§ Aim of the task:
Identify every line in the records below that contains the word "thumb", and copy each of those lines.

§ Pose estimation data:

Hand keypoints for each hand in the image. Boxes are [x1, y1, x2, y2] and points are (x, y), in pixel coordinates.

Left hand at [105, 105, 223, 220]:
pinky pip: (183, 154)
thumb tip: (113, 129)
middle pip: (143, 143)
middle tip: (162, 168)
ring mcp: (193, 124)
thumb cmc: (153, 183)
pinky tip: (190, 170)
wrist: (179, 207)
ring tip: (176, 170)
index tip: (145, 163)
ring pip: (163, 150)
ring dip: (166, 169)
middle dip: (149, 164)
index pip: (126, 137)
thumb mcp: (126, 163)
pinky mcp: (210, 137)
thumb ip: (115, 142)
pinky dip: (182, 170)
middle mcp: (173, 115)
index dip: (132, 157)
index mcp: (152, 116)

--

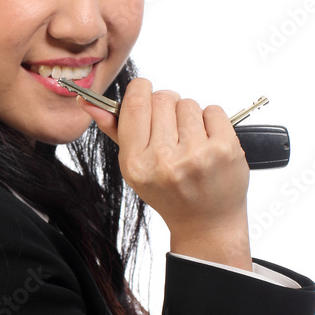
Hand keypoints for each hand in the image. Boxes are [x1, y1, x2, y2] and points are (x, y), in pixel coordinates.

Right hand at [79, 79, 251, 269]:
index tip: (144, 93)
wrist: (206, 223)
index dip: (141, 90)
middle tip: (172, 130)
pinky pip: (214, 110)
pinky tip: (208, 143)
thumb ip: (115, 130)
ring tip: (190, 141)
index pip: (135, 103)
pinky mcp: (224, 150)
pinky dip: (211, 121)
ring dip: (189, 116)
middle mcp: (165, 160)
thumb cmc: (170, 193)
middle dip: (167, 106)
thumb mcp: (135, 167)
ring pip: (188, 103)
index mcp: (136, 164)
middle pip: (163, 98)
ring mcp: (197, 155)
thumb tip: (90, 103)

§ Task solution:
thumb tip: (113, 129)
thumb cmc: (153, 183)
thumb mcp: (126, 163)
thumb ip: (115, 142)
thumb ip: (115, 130)
thumb cmc: (170, 193)
thumb mcp: (135, 167)
thumb tip: (90, 103)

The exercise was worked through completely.